The moon is by far the brightest natural body in the night sky. Believe it or not even if you use spot metering, you will need to underexpose a bit to see it's details. Starting with 1/250 of a second leaves you plenty of latitude to adjust the shutter speed slower or faster as needed. Remember, choosing the next faster shutter speed like 1/500 will allow 1/2 as much light to enter your lens, darkening the moon as it appears to your camera. Slowing the shutter speed to the next lowest setting like 1/125 will double the amount of light entering the lens and make the moon appear brighter. You want a fairly quick shutter speed. The moon is moving relative to your position. It is possible to pick up lunar motion if your shutter speed is too slow. An image taken at too slow a speed will show the moon blurred in a single direction.
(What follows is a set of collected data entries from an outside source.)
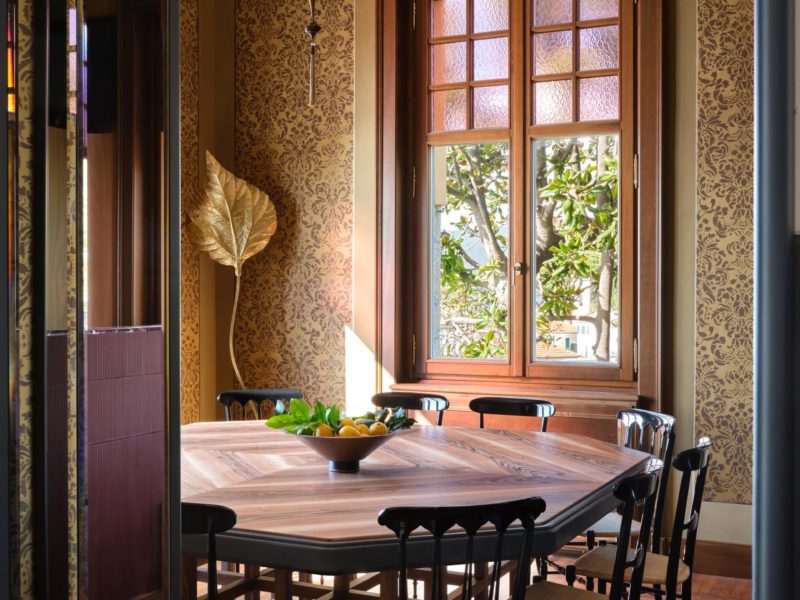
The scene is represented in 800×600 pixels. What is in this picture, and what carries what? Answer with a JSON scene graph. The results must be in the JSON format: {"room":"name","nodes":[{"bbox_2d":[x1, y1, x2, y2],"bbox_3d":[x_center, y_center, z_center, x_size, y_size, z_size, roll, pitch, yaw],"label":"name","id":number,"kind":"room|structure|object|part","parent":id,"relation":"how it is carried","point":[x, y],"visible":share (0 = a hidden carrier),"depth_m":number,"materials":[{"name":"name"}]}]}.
{"room":"dining room","nodes":[
{"label":"dining room","id":0,"kind":"room"},
{"bbox_2d":[180,0,758,560],"bbox_3d":[1.031,-0.432,5.195,4.481,3.378,0.265,0,1,26],"label":"back wall","id":1,"kind":"structure","parent":0,"point":[678,42],"depth_m":5.57,"materials":[{"name":"paper"}]},
{"bbox_2d":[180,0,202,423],"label":"wallpaper panel","id":2,"kind":"object","parent":1,"relation":"attached to","point":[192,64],"visible":0.31,"depth_m":5.72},
{"bbox_2d":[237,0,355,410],"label":"wallpaper panel","id":3,"kind":"object","parent":1,"relation":"attached to","point":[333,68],"visible":0.76,"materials":[{"name":"gold"}]},
{"bbox_2d":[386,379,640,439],"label":"window sill","id":4,"kind":"structure","parent":1,"relation":"attached to","point":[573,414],"depth_m":5.30,"materials":[{"name":"brown wood"}]},
{"bbox_2d":[378,0,662,411],"bbox_3d":[0.581,-0.622,5.446,1.495,2.321,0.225,0,1,26],"label":"window","id":5,"kind":"structure","parent":1,"relation":"in","point":[385,331],"depth_m":5.45,"materials":[{"name":"brown wood"}]},
{"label":"pane","id":6,"kind":"part","parent":5,"relation":"part of","materials":[{"name":"glass"}]},
{"bbox_3d":[0.369,-0.269,5.864,0.459,1.198,0.101,0,1,26],"label":"pane","id":7,"kind":"part","parent":5,"relation":"part of","materials":[{"name":"clear glass"}]},
{"bbox_3d":[0.605,-0.157,5.557,0.046,0.089,0.052,0,1,26],"label":"handle","id":8,"kind":"part","parent":5,"relation":"part of","materials":[{"name":"gold metal"}]},
{"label":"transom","id":9,"kind":"part","parent":5,"relation":"part of","materials":[{"name":"glass"}]},
{"bbox_3d":[0.902,-0.233,5.674,0.488,1.205,0.082,0,1,26],"label":"pane","id":10,"kind":"part","parent":5,"relation":"part of","materials":[{"name":"clear glass"}]},
{"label":"pane","id":11,"kind":"part","parent":5,"relation":"part of","materials":[{"name":"glass"}]},
{"bbox_2d":[690,539,750,578],"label":"baseboard","id":12,"kind":"structure","parent":1,"relation":"attached to","point":[718,552],"depth_m":4.89,"materials":[{"name":"brown wood"}]},
{"bbox_2d":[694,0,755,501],"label":"wallpaper panel","id":13,"kind":"object","parent":1,"relation":"attached to","point":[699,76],"visible":0.7,"depth_m":4.96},
{"bbox_2d":[194,549,750,599],"bbox_3d":[-0.140,1.323,2.776,4.352,0.112,5.241,0,1,26],"label":"floor","id":14,"kind":"structure","parent":0,"point":[734,580],"depth_m":4.75,"materials":[{"name":"brown wood"}]},
{"bbox_2d":[0,0,182,599],"bbox_3d":[-0.538,0.069,1.215,0.452,2.605,0.850,0,1,26],"label":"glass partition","id":15,"kind":"object","parent":14,"relation":"on","point":[178,407],"visible":1,"depth_m":1.26,"materials":[{"name":"glass"}]},
{"bbox_2d":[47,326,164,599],"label":"wall paneling","id":16,"kind":"object","parent":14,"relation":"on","point":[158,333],"visible":0.45,"depth_m":2.91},
{"bbox_2d":[181,501,239,599],"bbox_3d":[-0.536,0.856,2.601,0.461,0.839,0.515,0,1,26],"label":"chair","id":17,"kind":"object","parent":14,"relation":"on","point":[217,510],"visible":0.34,"depth_m":2.38,"materials":[{"name":"black wood"}]},
{"bbox_2d":[186,150,277,399],"bbox_3d":[-0.887,0.243,5.692,0.518,2.022,0.508,0,1,26],"label":"leaf","id":18,"kind":"object","parent":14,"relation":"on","point":[236,224],"visible":0.89,"depth_m":5.64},
{"bbox_2d":[217,388,303,421],"bbox_3d":[-0.560,0.831,4.759,0.493,0.833,0.482,0,1,26],"label":"chair","id":19,"kind":"object","parent":14,"relation":"on","point":[274,395],"visible":0.22,"depth_m":4.93,"materials":[{"name":"black wood"}]},
{"bbox_2d":[370,391,448,426],"bbox_3d":[-0.026,0.843,4.662,0.444,0.842,0.528,0,1,26],"label":"chair","id":20,"kind":"object","parent":14,"relation":"on","point":[386,399],"visible":0.22,"depth_m":4.85,"materials":[{"name":"black wood"}]},
{"bbox_2d":[177,419,650,597],"bbox_3d":[-0.190,0.916,3.611,1.863,0.756,1.852,0,1,26],"label":"dining table","id":21,"kind":"object","parent":14,"relation":"on","point":[559,484],"visible":0.83,"depth_m":3.20,"materials":[{"name":"brown wood"}]},
{"bbox_2d":[286,429,408,472],"bbox_3d":[-0.184,0.474,3.404,0.405,0.115,0.404,0,1,26],"label":"fruit bowl","id":22,"kind":"object","parent":21,"relation":"on","point":[368,449],"visible":0.7,"depth_m":3.29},
{"bbox_2d":[264,398,343,435],"bbox_3d":[-0.300,0.390,3.482,0.262,0.152,0.177,0,1,7],"label":"green plant","id":23,"kind":"object","parent":22,"relation":"in","point":[313,424],"visible":0.6,"depth_m":3.47,"materials":[{"name":"green plant"}]},
{"bbox_2d":[316,423,333,436],"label":"lemon","id":24,"kind":"object","parent":22,"relation":"in","point":[328,431],"visible":0.56,"depth_m":3.40,"materials":[{"name":"yellow food"}]},
{"bbox_2d":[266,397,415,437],"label":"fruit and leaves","id":25,"kind":"object","parent":22,"relation":"in","point":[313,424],"visible":0.49,"depth_m":3.43,"materials":[{"name":"green plant"}]},
{"bbox_2d":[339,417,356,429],"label":"lemon","id":26,"kind":"object","parent":22,"relation":"in","point":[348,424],"visible":0.41,"depth_m":3.44,"materials":[{"name":"yellow food"}]},
{"bbox_2d":[339,425,359,437],"bbox_3d":[-0.160,0.429,3.391,0.070,0.068,0.071,1,1,43],"label":"lemon","id":27,"kind":"object","parent":22,"relation":"in","point":[345,434],"visible":0.58,"depth_m":3.37,"materials":[{"name":"yellow food"}]},
{"bbox_2d":[354,423,369,435],"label":"lemon","id":28,"kind":"object","parent":22,"relation":"in","point":[360,427],"visible":0.5,"depth_m":3.42,"materials":[{"name":"yellow food"}]},
{"bbox_2d":[368,421,388,435],"bbox_3d":[-0.072,0.424,3.466,0.067,0.067,0.066,0,1,-31],"label":"lemon","id":29,"kind":"object","parent":22,"relation":"in","point":[378,429],"visible":0.65,"depth_m":3.44,"materials":[{"name":"yellow food"}]},
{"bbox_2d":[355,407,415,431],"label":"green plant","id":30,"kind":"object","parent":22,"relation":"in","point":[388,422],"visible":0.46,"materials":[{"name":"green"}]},
{"bbox_2d":[375,498,546,599],"bbox_3d":[0.096,0.865,2.639,0.456,0.830,0.509,0,1,-18],"label":"chair","id":31,"kind":"object","parent":14,"relation":"on","point":[497,525],"visible":0.99,"depth_m":2.44,"materials":[{"name":"black wood"}]},
{"bbox_2d":[469,397,554,431],"bbox_3d":[0.401,0.844,4.491,0.446,0.834,0.510,0,1,26],"label":"chair","id":32,"kind":"object","parent":14,"relation":"on","point":[477,402],"visible":0.26,"depth_m":4.67,"materials":[{"name":"black wood"}]},
{"bbox_2d":[514,462,660,599],"bbox_3d":[0.476,0.865,3.005,0.496,0.841,0.450,0,1,26],"label":"chair","id":33,"kind":"object","parent":14,"relation":"on","point":[577,590],"visible":0.88,"depth_m":2.92,"materials":[{"name":"wood"}]},
{"bbox_2d":[581,407,676,551],"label":"chair","id":34,"kind":"object","parent":14,"relation":"on","point":[668,424],"visible":0.33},
{"bbox_2d":[575,437,712,599],"bbox_3d":[0.753,0.862,3.447,0.487,0.850,0.443,0,1,26],"label":"chair","id":35,"kind":"object","parent":14,"relation":"on","point":[691,521],"visible":0.68,"depth_m":3.34,"materials":[{"name":"wood"}]},
{"bbox_2d":[752,0,799,599],"bbox_3d":[0.616,-0.029,1.123,0.518,2.623,0.548,0,1,26],"label":"door frame","id":36,"kind":"structure","parent":14,"relation":"on","point":[767,508],"depth_m":1.07,"materials":[{"name":"grey metal"}]},
{"label":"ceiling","id":37,"kind":"structure","parent":0},
{"bbox_2d":[304,0,321,105],"bbox_3d":[-0.298,-1.521,3.750,0.444,1.712,0.444,0,1,26],"label":"lamp","id":38,"kind":"object","parent":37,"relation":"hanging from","point":[317,27],"visible":0.99,"depth_m":3.75,"materials":[{"name":"metal"}]},
{"label":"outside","id":39,"kind":"structure","parent":0,"visible":0},
{"bbox_2d":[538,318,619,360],"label":"house","id":40,"kind":"structure","parent":39,"point":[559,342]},
{"label":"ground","id":41,"kind":"structure","parent":39,"visible":0},
{"bbox_2d":[439,134,617,366],"bbox_3d":[1.270,-0.304,9.062,3.889,5.414,3.127,0,1,26],"label":"tree","id":42,"kind":"object","parent":41,"relation":"on","point":[486,268],"visible":0.24,"depth_m":8.73,"materials":[{"name":"green plant"}]}
]}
So what are the exact exposure settings you should use? I can't tell you. Atmospheric conditions, time of day/night, phase of the moon, ambient light from near-by civilization will all affect your exposure. Start with the settings I've given you (f/8 at 1/250) and adjust the shutter speed until you get a great shot. Even if you miss the moon as it first rises, repeated practice will turn you into a lunar photography guru.
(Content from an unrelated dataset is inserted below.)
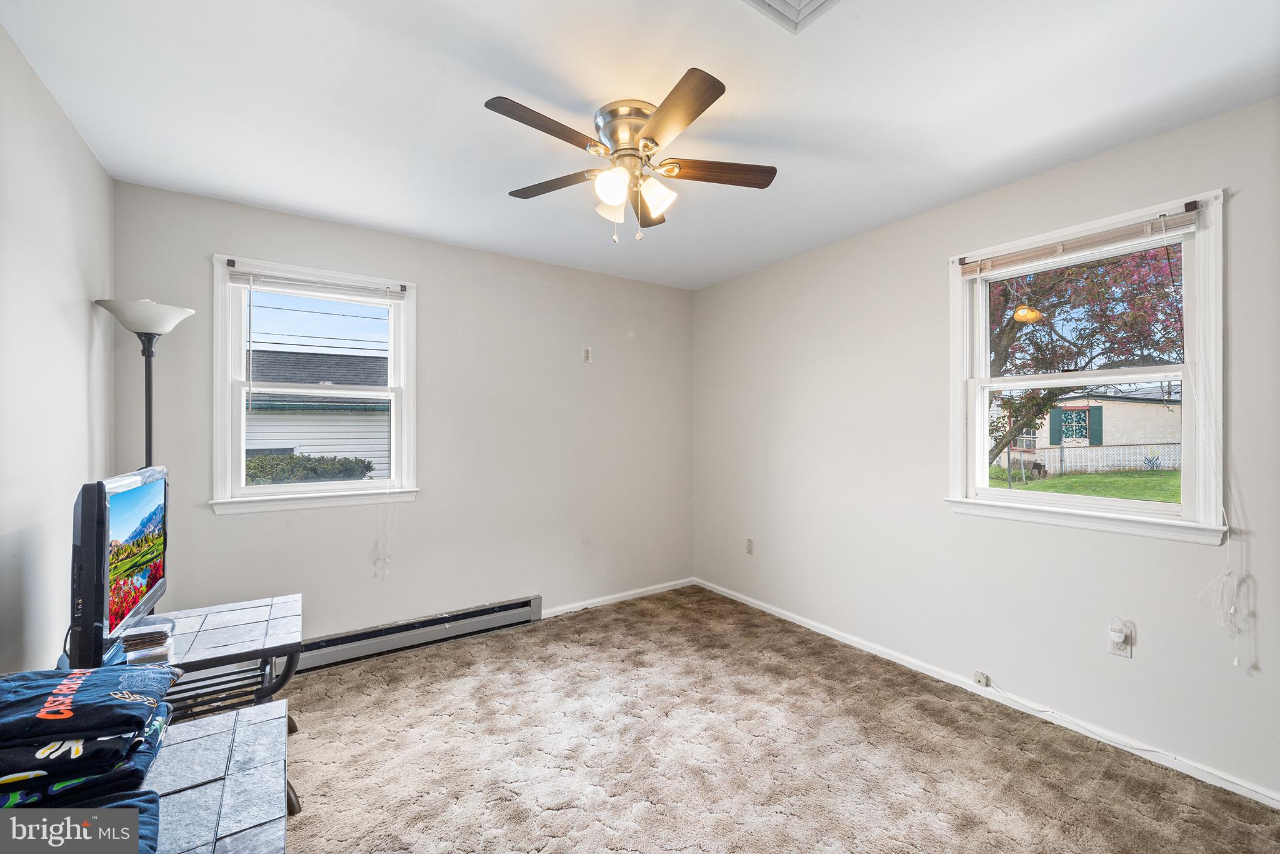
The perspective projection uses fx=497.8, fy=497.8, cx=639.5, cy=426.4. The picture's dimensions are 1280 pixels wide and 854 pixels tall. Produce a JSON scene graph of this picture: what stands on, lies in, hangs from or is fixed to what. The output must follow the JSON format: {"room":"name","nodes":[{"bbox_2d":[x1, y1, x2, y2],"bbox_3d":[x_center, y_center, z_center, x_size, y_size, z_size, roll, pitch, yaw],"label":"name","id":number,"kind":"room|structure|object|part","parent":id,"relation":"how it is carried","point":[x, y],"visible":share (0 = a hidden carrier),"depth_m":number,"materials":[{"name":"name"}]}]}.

Star Gazer Alert - The Perseids Are Coming
Coming August 11 through 13 is the annual Perseid Meteor Shower. We have nearly no chance of capturing these fast moving objects in still images as they burn up in the atmosphere. But, if your camera records video and you don't mind hanging out after midnight, you may have some luck. Set you camera to manual and expose to capture the stars. Start recording, open the wine, lie back and enjoy a beautiful summer night. If you're still awake, remember to mark the time you see a meteor. It will make editing your video much quicker. Good luck.